ARRL INT DX CW 2017

States and Provinces versus number of bands worked.

Conditions over the previous week have been good, so I decided to put in an effort on the ARRL INT DX CW contest this weekend. I knew from experience that I would not be able to work around the clock since the US and Canada are not typically in range in the morning, so I anticipated being able to get some sleep from about 4 am through early afternoon, which was fine with me. Reviewing recent logs and VOACAP predictions, I mapped out propagation paths and figured where I would point the hexbeam, and more or less stuck to that plan. Over the course of the contest, I put in about 23 hours in the chair.

I was effectively limited to three bands: 15m, 20m, and 40m. Ten was almost uniformly dead, and my 40m loop is very inefficient on 80m. Bands faded in and out more or less as predicted including some good spans of working the west coast on long path in the afternoons.

The bottom line: I had 670 contacts, about 20 of which were dupes. I observed that most of the dupes came late in the event, and assume most were for the sake of either insurance or reality checking that they had worked 5R8SV rather than, say, HR8SV in Honduras. My best band by far was 20m, although I was pleased to have reached some new states and provinces on 40m as well.

Band QSOs Sections
15m 126 35
20m 469 51
40m 55 26

My raw score was 218,064, which I thought was not too shabby considering operating low power, with a hexbeam and 40m loop, and in a noisy environment. There were relatively few times that I could hear North American stations and that they could not hear me, so I think an amplifier would not have added much to this contest, although perhaps I would have attracted more stations when I was running.

I had some nice pile-ups but not crazy pileups. Since there is less spotting during a contest, the calls were spread out in time. Given that and tight packing of stations up and down the band, I saw no reason to go to split operation and just chugged on simplex.

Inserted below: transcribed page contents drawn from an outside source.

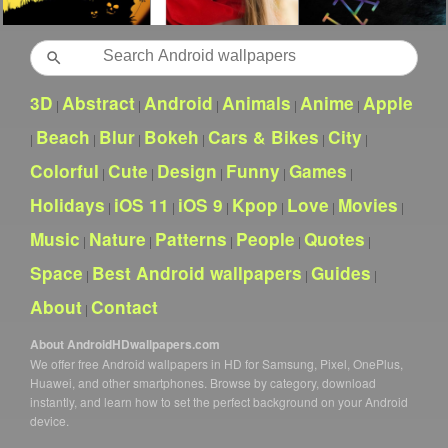
Search
3D
Abstract
Android
Animals
Anime
Apple
|
|
|
|
|
Beach
Blur
Bokeh
Cars & Bikes
City
|
|
|
|
|
|
Colorful
Cute
Design
Funny
Games
|
|
|
|
|
Holidays
iOS 11
iOS 9
Kpop
Love
Movies
|
|
|
|
|
|
Music
Nature
Patterns
People
Quotes
|
|
|
|
|
Space
Best Android wallpapers
Guides
|
|
|
About
Contact
|
About AndroidHDwallpapers.com
We offer free Android wallpapers in HD for Samsung, Pixel, OnePlus,
Huawei, and other smartphones. Browse by category, download
instantly, and learn how to set the perfect background on your Android
device.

My “best DX” in terms of distance would be the western US states; for Canada, I reached as far west as Manitoba. For purposes of completing my QSL collection, reaching SD was a new one for me. WAS remains one state away, Alaska, and unfortunately, this contest does not include KL7 (or KH6) in the definition of North America. Alaska is at extreme range for me, and on long path, there is also the matter of an aurora circle potentially in the way. I have worked a few BC stations, and I hope I can work a KL7 before I have to leave Madagascar in another year and a half or so.